Embryocytoma is a rare neoplasm, which is a tumor consisting of cells of embryonic origin. This tumor occurs due to mutations in the genes that control the development of embryonic cells, and leads to uncontrolled growth of these cells.
Embryocytes are the most common germ cell tumors (GCTs) that can be found in various tissues of the body. They can occur in any tissue, but are most common in the ovaries, testicles, lungs, breasts, skin and brain.
Symptoms of embryocytoma may include abdominal pain, abdominal enlargement, bleeding from the vagina or urination, and changes in the menstrual cycle. If the tumor is not treated, it can lead to serious complications such as tumor rupture and bleeding, which can lead to death.

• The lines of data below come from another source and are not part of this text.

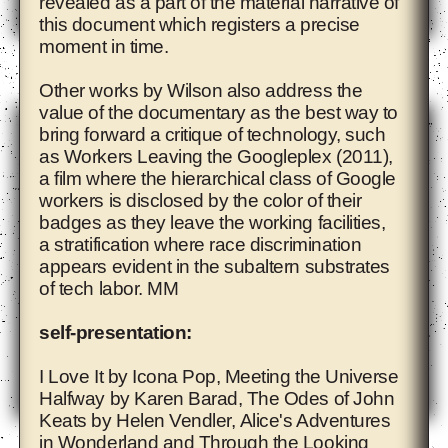
revealed as a part of the material narrative of
this document which registers a precise
moment in time.
Adelita Husni-Bey
Other works by Wilson also address the
value of the documentary as the best way to
bring forward a critique of technology, such
as Workers Leaving the Googleplex (2011),
a film where the hierarchical class of Google
workers is disclosed by the color of their
badges as they leave the working facilities,
a stratification where race discrimination
appears evident in the subaltern substrates
of tech labor. MM
self-presentation:
I Love It by Icona Pop, Meeting the Universe
Halfway by Karen Barad, The Odes of John
Keats by Helen Vendler, Alice's Adventures
Agnieszka Polska
in Wonderland and Through the Looking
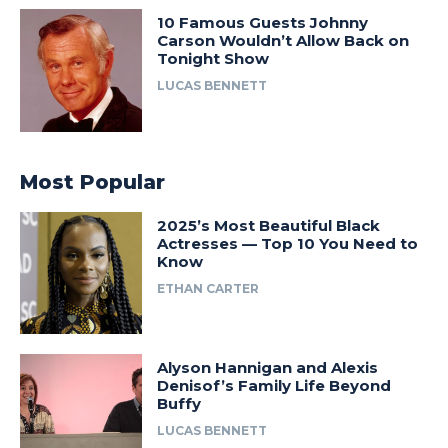
10 Famous Guests Johnny
Carson Wouldn’t Allow Back on
Tonight Show
LUCAS BENNETT
Most Popular
2025’s Most Beautiful Black
Actresses — Top 10 You Need to
Know
ETHAN CARTER
Alyson Hannigan and Alexis
Denisof’s Family Life Beyond
Buffy
LUCAS BENNETT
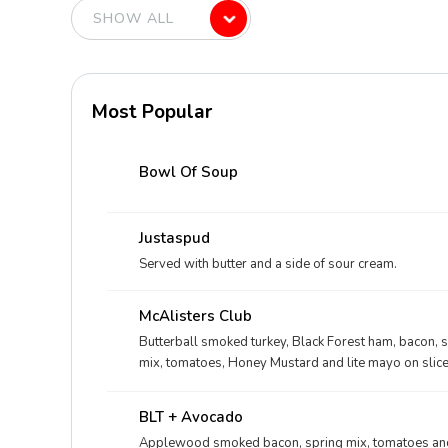
Most Popular
Bowl Of Soup
Justaspud
Served with butter and a side of sour cream.
McAlisters Club
Butterball smoked turkey, Black Forest ham, bacon, 
mix, tomatoes, Honey Mustard and lite mayo on slic
BLT + Avocado
Applewood smoked bacon, spring mix, tomatoes and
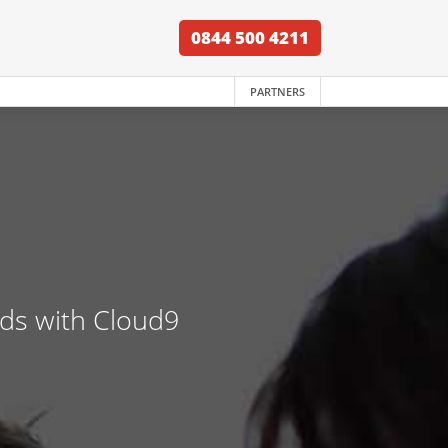
0844 500 4211
PARTNERS
nds with Cloud9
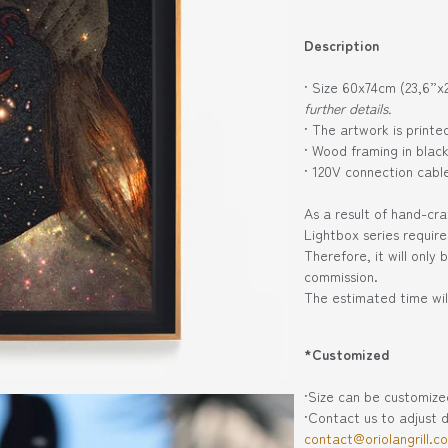
Description
· Size 60x74cm (23,6”x
further details.
· The artwork is print
· Wood framing in blac
· 120V connection cabl
As a result of hand-cra
Lightbox series requir
Therefore, it will only
commission.
The estimated time wil
*Customized
·Size can be customiz
·Contact us to adjust d
contact@oriolangrill.c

Treatment for embryocytoma includes surgical removal of the tumor, chemotherapy, or radiation therapy. The choice of treatment method depends on the size of the tumor, its location and the stage of the disease.
It is important to note that embryocytoma is a rare disease and its diagnosis can be difficult due to the lack of specific symptoms. Therefore, if you have any suspicions about embryocytoma, it is recommended to consult a doctor for diagnosis and selection of the most appropriate treatment method.
Embryocytes (embryocytes; lat. embryocytus “embryo tumor”) are an imperfect type of extracellular formation (especially often embryodeniomas), arising from undifferentiated stem cells of the embryo.
EMBRYOCYTOMA (tumor-like teratomas, ectodermomas or pseudo-embryos) is a tumor-like formation in the liver containing pieces of bone tissue, cartilage, desquamated dermatophytes, sometimes hair fragments, parts of a tumor in histology and thymomyeloacanthocytomatosis. The formation of embryocytes always leads to malignancy of the tumor, often to the formation of secondary metastases in the lungs.